Efficient way to remove keys with empty strings from a dict

It can get even shorter than BrenBarn's solution (and more readable I think)

{k: v for k, v in metadata.items() if v}

Tested with Python 2.7.3.


If you really need to modify the original dictionary:

empty_keys = [k for k,v in metadata.iteritems() if not v]
for k in empty_keys:
    del metadata[k]

Note that we have to make a list of the empty keys because we can't modify a dictionary while iterating through it (as you may have noticed). This is less expensive (memory-wise) than creating a brand-new dictionary, though, unless there are a lot of entries with empty values.


Python 2.X

dict((k, v) for k, v in metadata.iteritems() if v)

Python 2.7 - 3.X

{k: v for k, v in metadata.items() if v}

Note that all of your keys have values. It's just that some of those values are the empty string. There's no such thing as a key in a dict without a value; if it didn't have a value, it wouldn't be in the dict.

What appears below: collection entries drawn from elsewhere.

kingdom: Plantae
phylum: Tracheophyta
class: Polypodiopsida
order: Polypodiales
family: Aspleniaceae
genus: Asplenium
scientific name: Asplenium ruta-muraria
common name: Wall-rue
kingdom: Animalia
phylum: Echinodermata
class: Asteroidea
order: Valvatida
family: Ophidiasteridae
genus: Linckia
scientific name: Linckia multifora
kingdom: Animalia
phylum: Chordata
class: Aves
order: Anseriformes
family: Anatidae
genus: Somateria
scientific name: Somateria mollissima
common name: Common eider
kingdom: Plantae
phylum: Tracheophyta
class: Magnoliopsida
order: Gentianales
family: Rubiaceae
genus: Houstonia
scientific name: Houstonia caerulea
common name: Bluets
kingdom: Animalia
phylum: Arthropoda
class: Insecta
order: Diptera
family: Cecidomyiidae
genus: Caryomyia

If you want a full-featured, yet succinct approach to handling real-world data structures which are often nested, and can even contain cycles, I recommend looking at the remap utility from the boltons utility package.

After pip install boltons or copying iterutils.py into your project, just do:

from boltons.iterutils import remap

drop_falsey = lambda path, key, value: bool(value)
clean = remap(metadata, visit=drop_falsey)

This page has many more examples, including ones working with much larger objects from Github's API.

It's pure-Python, so it works everywhere, and is fully tested in Python 2.7 and 3.3+. Best of all, I wrote it for exactly cases like this, so if you find a case it doesn't handle, you can bug me to fix it right here.